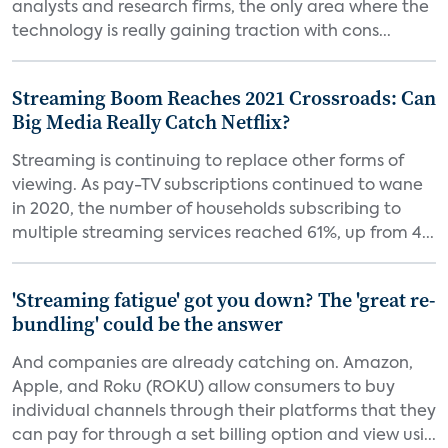
analysts and research firms, the only area where the
technology is really gaining traction with cons...
Streaming Boom Reaches 2021 Crossroads: Can
Big Media Really Catch Netflix?
Streaming is continuing to replace other forms of
viewing. As pay-TV subscriptions continued to wane
in 2020, the number of households subscribing to
multiple streaming services reached 61%, up from 4...
'Streaming fatigue' got you down? The 'great re-
bundling' could be the answer
And companies are already catching on. Amazon,
Apple, and Roku (ROKU) allow consumers to buy
individual channels through their platforms that they
can pay for through a set billing option and view usi...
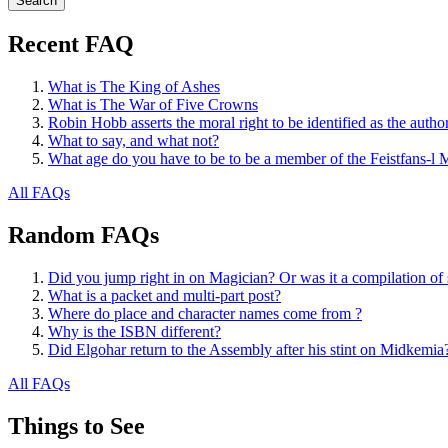
Recent FAQ
What is The King of Ashes
What is The War of Five Crowns
Robin Hobb asserts the moral right to be identified as the autho
What to say, and what not?
What age do you have to be to be a member of the Feistfans-l M
All FAQs
Random FAQs
Did you jump right in on Magician? Or was it a compilation of s
What is a packet and multi-part post?
Where do place and character names come from ?
Why is the ISBN different?
Did Elgohar return to the Assembly after his stint on Midkemia
All FAQs
Things to See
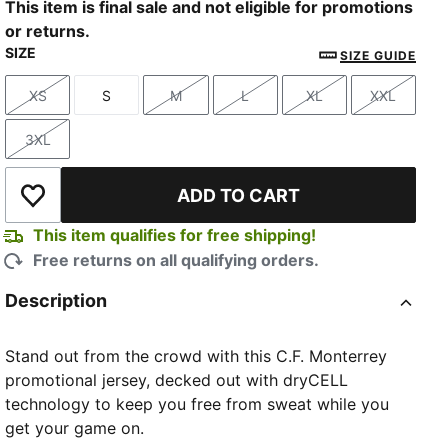
This item is final sale and not eligible for promotions
or returns.
SIZE
SIZE GUIDE
XS
S
M
L
XL
XXL
Size
Size
Size
Size
Size
Size
3XL
Size
ADD TO CART
Add to Wishlist
This item qualifies for free shipping!
Free returns on all qualifying orders.
Description
Stand out from the crowd with this C.F. Monterrey
promotional jersey, decked out with dryCELL
technology to keep you free from sweat while you
get your game on.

....

● Task requirements:
Report every line of the preceding listing where the string "with" occurs.

● Output for this exercise:
technology is really gaining traction with cons...
Stand out from the crowd with this C.F. Monterrey
promotional jersey, decked out with dryCELL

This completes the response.